Understanding the properties of integrals is crucial when solving problems involving definite integrals. One of the most powerful properties to remember is the linearity and additivity of integrals. These properties allow us to break down complex integrals into simpler parts that can be easily managed.
For definite integrals, one key property is:

• If you have a definite integral from a to b, it can be split into two parts: \[ \int_{a}^{c} f(x) \, dx + \int_{c}^{b} f(x) \, dx = \int_{a}^{b} f(x) \, dx \]

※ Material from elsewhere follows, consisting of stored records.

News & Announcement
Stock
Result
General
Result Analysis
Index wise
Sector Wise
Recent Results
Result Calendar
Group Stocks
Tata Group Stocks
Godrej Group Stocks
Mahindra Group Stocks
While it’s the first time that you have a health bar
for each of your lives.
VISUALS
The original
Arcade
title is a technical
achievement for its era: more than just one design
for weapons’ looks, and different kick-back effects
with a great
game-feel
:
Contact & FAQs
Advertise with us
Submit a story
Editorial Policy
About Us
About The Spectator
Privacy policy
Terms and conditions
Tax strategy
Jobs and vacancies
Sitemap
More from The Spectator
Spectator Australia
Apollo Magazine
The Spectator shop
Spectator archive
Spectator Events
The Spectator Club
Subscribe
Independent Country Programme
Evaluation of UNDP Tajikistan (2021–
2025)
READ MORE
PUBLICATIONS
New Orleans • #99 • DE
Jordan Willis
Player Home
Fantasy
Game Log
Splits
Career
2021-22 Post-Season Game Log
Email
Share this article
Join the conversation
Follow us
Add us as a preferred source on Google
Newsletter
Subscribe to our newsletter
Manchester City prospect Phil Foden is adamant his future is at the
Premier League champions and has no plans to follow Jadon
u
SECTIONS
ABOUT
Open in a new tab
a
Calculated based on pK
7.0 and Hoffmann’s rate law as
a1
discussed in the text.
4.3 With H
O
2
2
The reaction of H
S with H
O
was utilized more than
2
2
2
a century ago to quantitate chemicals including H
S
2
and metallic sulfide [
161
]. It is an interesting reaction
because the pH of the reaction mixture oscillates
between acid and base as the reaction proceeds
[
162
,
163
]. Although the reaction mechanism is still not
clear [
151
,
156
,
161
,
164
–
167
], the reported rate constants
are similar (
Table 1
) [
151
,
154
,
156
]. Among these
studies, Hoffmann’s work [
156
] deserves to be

This property is particularly useful when our goal is to compute an integral over a specific range but only the integral over a larger range is initially known.
In our exercise, this property helps us express \( \int_{1}^{x} v(t) \, dt \) in terms of other known integrals, particularly knowing \( \int_{0}^{x} v(t) \, dt \). By rearranging and using the additivity, we achieve the expression we need.

Integration techniques revolve around finding effective methods to solve integrals, whether definite or indefinite. One common technique involves substitution, where we replace variables or expressions to simplify the integral.
In problems like our example, substitution is not directly used, but we manipulate known integrals to find the desired solution. The problem involved understanding and re-arranging the integral from 0 to \( x \), using known outcomes of integration. Such techniques involve logical reasoning and transformation of expressions.
It's essential to recognize when to apply specific properties like parts, substitution, or recognizing patterns. In our problem, the focus was on re-arranging and using given conditions straightforwardly, which is a simplified demonstration of applying properties rather than computation-heavy techniques.

The Fundamental Theorem of Calculus connects differentiation and integration, providing a practical way to evaluate definite integrals. It states that if \( F \) is an antiderivative of \( f \) on an interval \([a, b]\), then:

• The integral of \( f \) over \([a, b]\) can be expressed as \( F(b) - F(a) \).

For the current exercise, while the theorem itself is not directly invoked as it does not deal with finding an antiderivative explicitly, the foundational understanding aids us when considering how to evaluate and manipulate integrals like \( \int_{1}^{x} v(t) \, dt \).
The theorem also justifies and underpins the rearrangement of integrals and using specific values as done when \( x = 1 \) was substituted into the equation. The crucial understanding is that integration sums the area under the curve, which is effectively captured when we split integrals using properties like those in earlier sections.